Парижский дар опоздал на десять лет
       В Третьяковской галерее на Крымском валу открылась одна из главных художественных выставок этого года. На ней показаны работы Натальи Гончаровой и Михаила Ларионова из парижского собрания. Выставку ждали почти десять лет. Пока переносили ее сроки, некоторые работы стали включать в другие экспозиции. Теперь зрители имеют возможность в полной мере оценить "парижский дар" Третьяковке — 40 живописных работ Ларионова и 80 Гончаровой. Через месяц в Лаврушинском переулке будет показана их графика.

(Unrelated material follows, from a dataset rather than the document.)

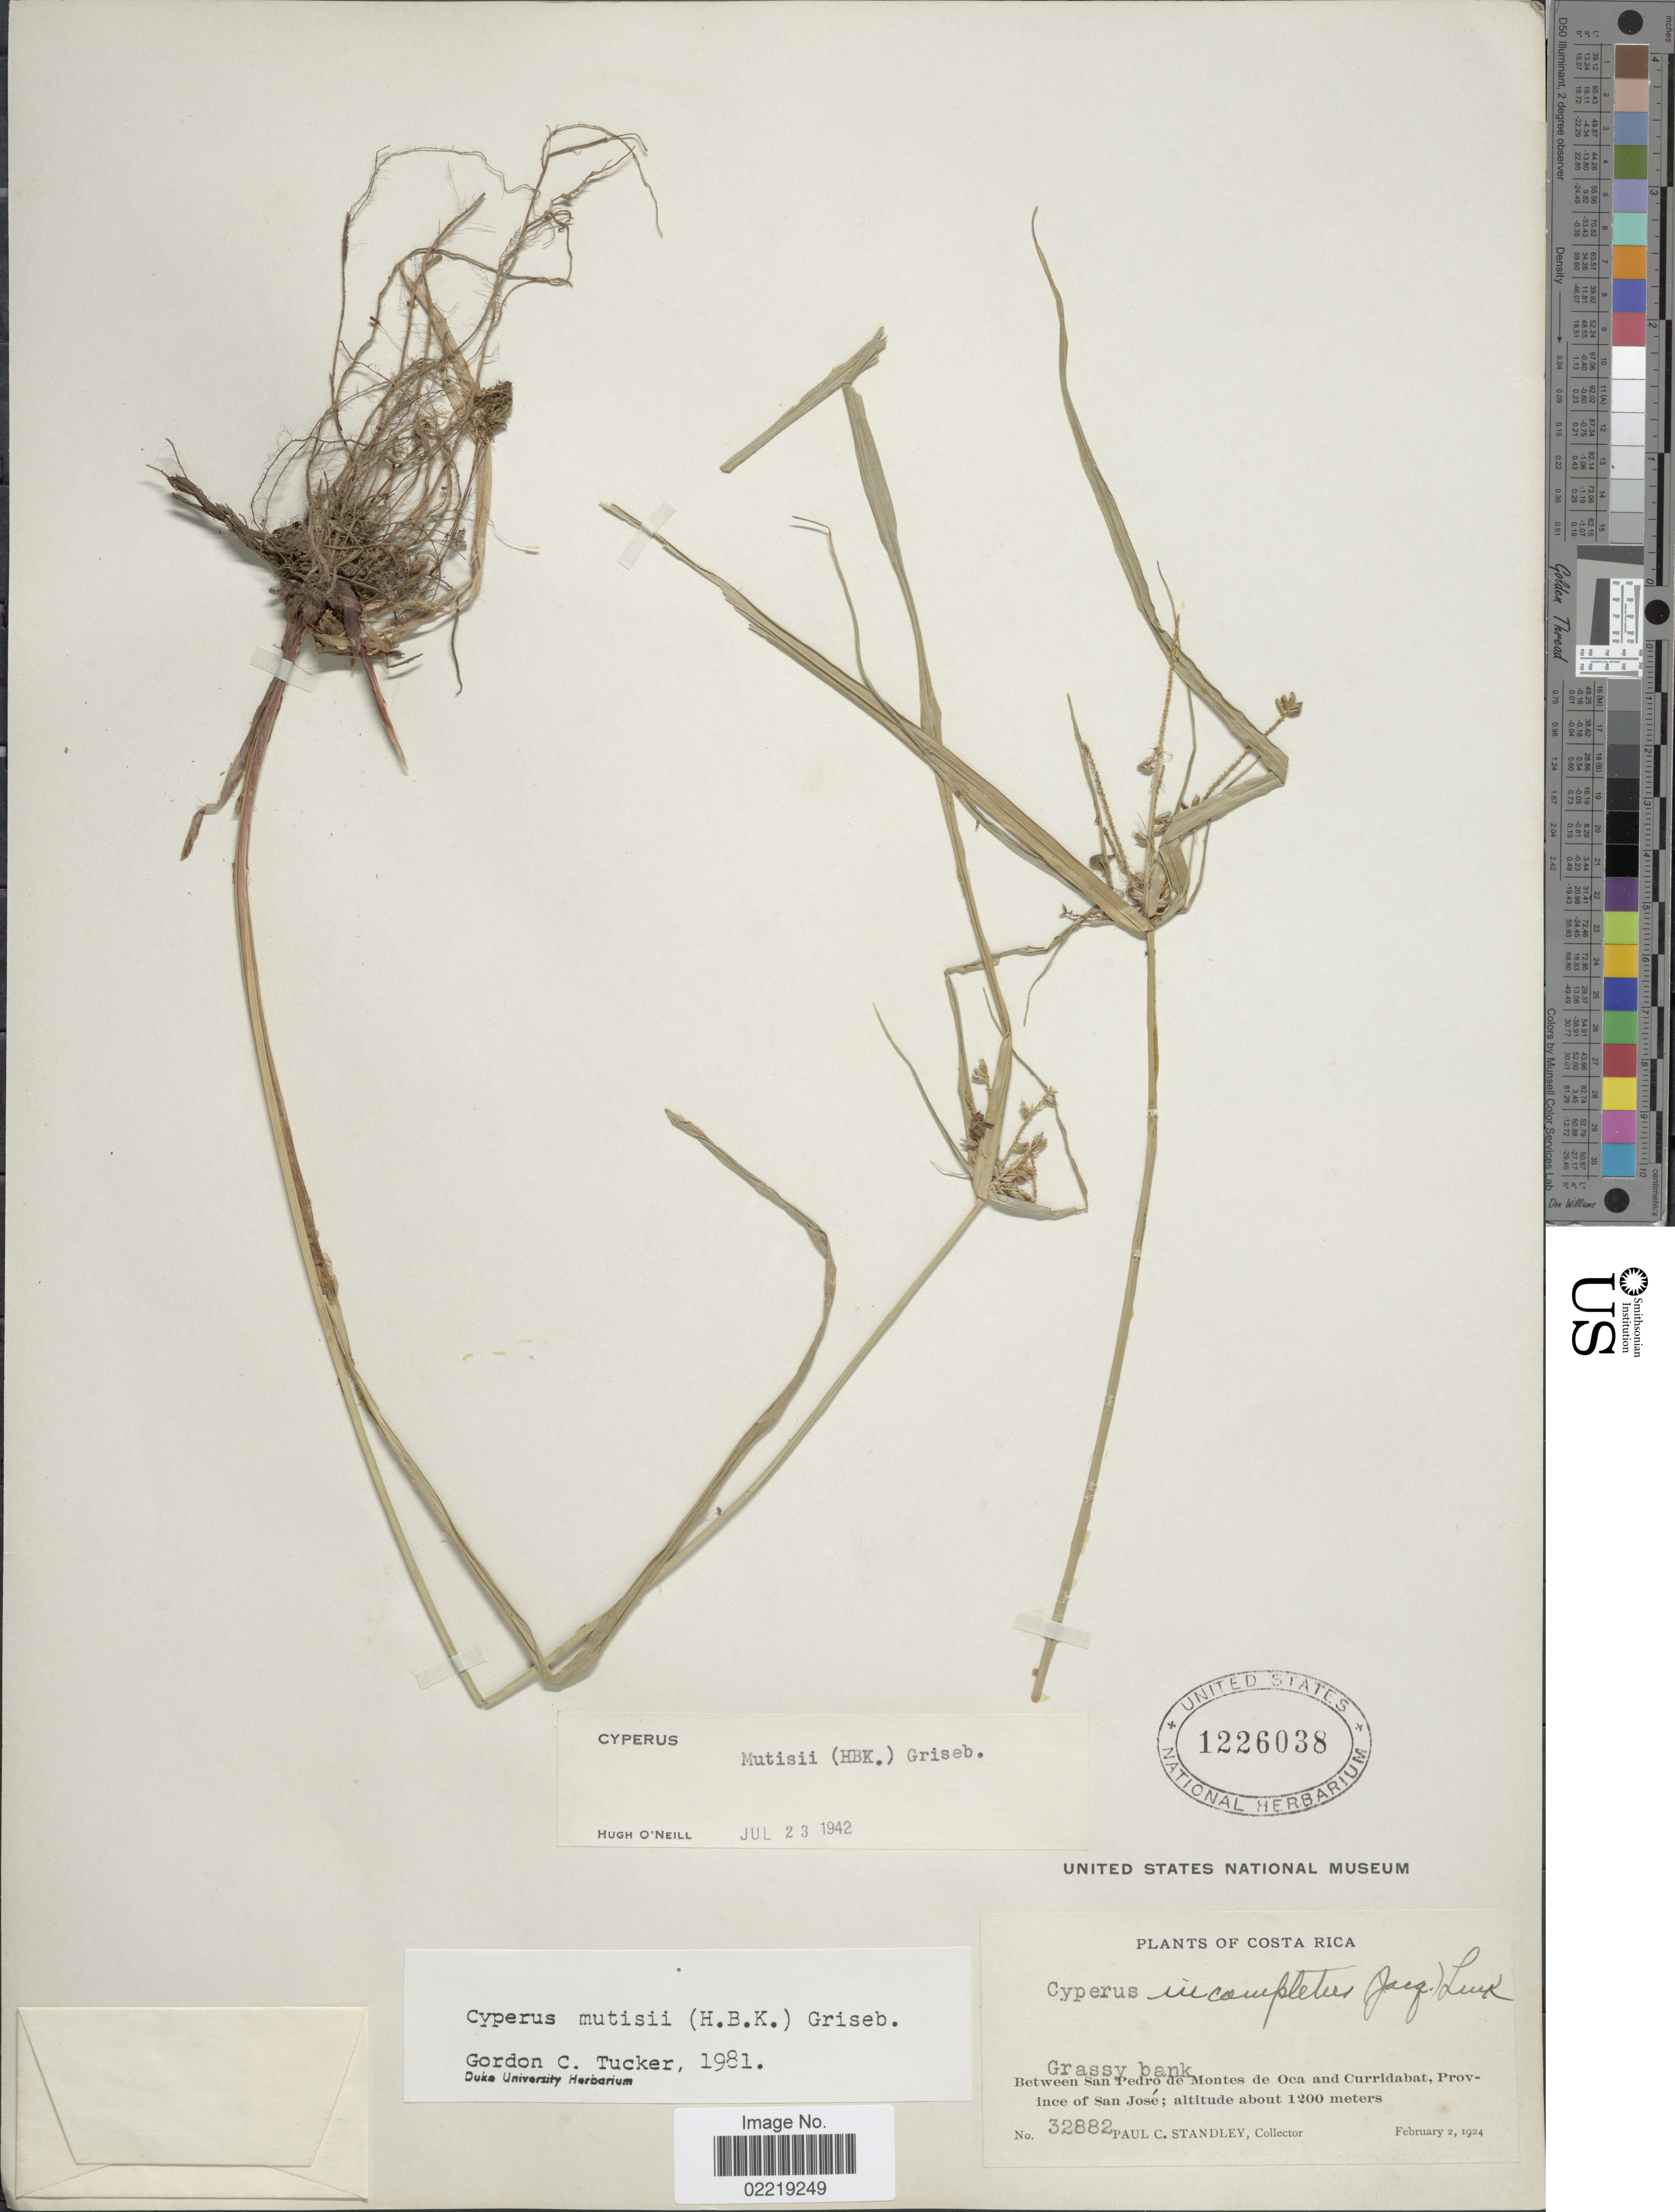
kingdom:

       Состав "парижской" коллекции таков, что для экспонирования требовал почти немедленного развода "ларионовых" и "гончаровых" по разным углам (хотя при других обстоятельствах можно было бы провести параллели). Налево от входа одни, направо — другие.
       Лишь в самом начале вещи двух выгородок перекликаются: 1911 год, ларионовский "Солдат (курящий)" и гончаровский "Курильщик". Один сюжет, близкая стилистика — "неопримитивизм", но при всей общности разная живопись. Этот известный по другим экспозициям картинный дуэт стал эмблемой выставки, вынесенной на афишу и обложку каталога.
       Дальше зрителю предлагается выбрать оптику и препоручить себя видению либо одного, либо другого художника. Нужно либо прощупывать взглядом изощренную ткань мазков Ларионова, либо заглатывать широко открытыми глазами густой цвет Гончаровой. Перебегать от импрессионизма или "примитивизма" одного к подобным же опытам другого, сравнивать их "бестиарии", купальщиц-натурщиц, натюрморты и пейзажи, разумеется, можно. Так сказать, из академических побуждений. Сравнивать же художников с целью выяснить, кто из них сильнее,— никчемное дело. Просто они разные, хотя их и связывали одно время и супружеские узы, и общее увлечение новейшим западным искусством, и попытки отвоевать место авангардному искусству в России.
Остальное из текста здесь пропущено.